• **Records supplied**
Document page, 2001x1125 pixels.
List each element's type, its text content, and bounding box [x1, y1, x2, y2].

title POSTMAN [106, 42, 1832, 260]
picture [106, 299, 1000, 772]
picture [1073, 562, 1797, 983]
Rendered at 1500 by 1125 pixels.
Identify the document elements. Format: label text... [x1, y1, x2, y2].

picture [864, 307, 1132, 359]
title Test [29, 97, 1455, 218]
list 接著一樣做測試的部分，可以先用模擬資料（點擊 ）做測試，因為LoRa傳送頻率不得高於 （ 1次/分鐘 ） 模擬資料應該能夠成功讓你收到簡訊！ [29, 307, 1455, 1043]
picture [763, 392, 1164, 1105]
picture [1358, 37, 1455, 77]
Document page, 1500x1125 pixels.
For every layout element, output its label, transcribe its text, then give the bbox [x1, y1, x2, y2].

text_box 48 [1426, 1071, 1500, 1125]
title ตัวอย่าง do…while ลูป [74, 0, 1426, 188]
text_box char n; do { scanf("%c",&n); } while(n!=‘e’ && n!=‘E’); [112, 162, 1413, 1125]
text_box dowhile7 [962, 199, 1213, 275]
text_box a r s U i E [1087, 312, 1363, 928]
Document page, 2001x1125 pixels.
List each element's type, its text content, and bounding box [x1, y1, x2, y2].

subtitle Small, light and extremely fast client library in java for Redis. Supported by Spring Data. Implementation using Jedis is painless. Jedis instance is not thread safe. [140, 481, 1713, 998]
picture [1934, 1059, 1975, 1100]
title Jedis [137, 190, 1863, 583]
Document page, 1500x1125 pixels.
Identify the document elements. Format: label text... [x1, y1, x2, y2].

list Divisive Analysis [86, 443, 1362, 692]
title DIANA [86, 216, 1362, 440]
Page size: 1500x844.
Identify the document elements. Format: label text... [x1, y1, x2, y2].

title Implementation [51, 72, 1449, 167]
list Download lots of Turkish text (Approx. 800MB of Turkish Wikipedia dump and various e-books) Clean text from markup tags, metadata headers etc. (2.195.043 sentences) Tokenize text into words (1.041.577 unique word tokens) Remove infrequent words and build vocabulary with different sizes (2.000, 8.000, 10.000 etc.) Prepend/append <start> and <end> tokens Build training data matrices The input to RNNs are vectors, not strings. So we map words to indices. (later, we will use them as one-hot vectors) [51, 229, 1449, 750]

• **Directive**
Print the material word for word, with nothing left out.

• **Result of the exercise**
Document page, 2001x1125 pixels.
List each element's type, its text content, and bounding box [x1, y1, x2, y2].

title POSTMAN [106, 42, 1832, 260]
picture [106, 299, 1000, 772]
picture [1073, 562, 1797, 983]
Rendered at 1500 by 1125 pixels.
Identify the document elements. Format: label text... [x1, y1, x2, y2].

picture [864, 307, 1132, 359]
title Test [29, 97, 1455, 218]
list 接著一樣做測試的部分，可以先用模擬資料（點擊 ）做測試，因為LoRa傳送頻率不得高於 （ 1次/分鐘 ） 模擬資料應該能夠成功讓你收到簡訊！ [29, 307, 1455, 1043]
picture [763, 392, 1164, 1105]
picture [1358, 37, 1455, 77]
Document page, 1500x1125 pixels.
For every layout element, output its label, transcribe its text, then give the bbox [x1, y1, x2, y2].

text_box 48 [1426, 1071, 1500, 1125]
title ตัวอย่าง do…while ลูป [74, 0, 1426, 188]
text_box char n; do { scanf("%c",&n); } while(n!=‘e’ && n!=‘E’); [112, 162, 1413, 1125]
text_box dowhile7 [962, 199, 1213, 275]
text_box a r s U i E [1087, 312, 1363, 928]
Document page, 2001x1125 pixels.
List each element's type, its text content, and bounding box [x1, y1, x2, y2].

subtitle Small, light and extremely fast client library in java for Redis. Supported by Spring Data. Implementation using Jedis is painless. Jedis instance is not thread safe. [140, 481, 1713, 998]
picture [1934, 1059, 1975, 1100]
title Jedis [137, 190, 1863, 583]
Document page, 1500x1125 pixels.
Identify the document elements. Format: label text... [x1, y1, x2, y2].

list Divisive Analysis [86, 443, 1362, 692]
title DIANA [86, 216, 1362, 440]
Page size: 1500x844.
Identify the document elements. Format: label text... [x1, y1, x2, y2].

title Implementation [51, 72, 1449, 167]
list Download lots of Turkish text (Approx. 800MB of Turkish Wikipedia dump and various e-books) Clean text from markup tags, metadata headers etc. (2.195.043 sentences) Tokenize text into words (1.041.577 unique word tokens) Remove infrequent words and build vocabulary with different sizes (2.000, 8.000, 10.000 etc.) Prepend/append <start> and <end> tokens Build training data matrices The input to RNNs are vectors, not strings. So we map words to indices. (later, we will use them as one-hot vectors) [51, 229, 1449, 750]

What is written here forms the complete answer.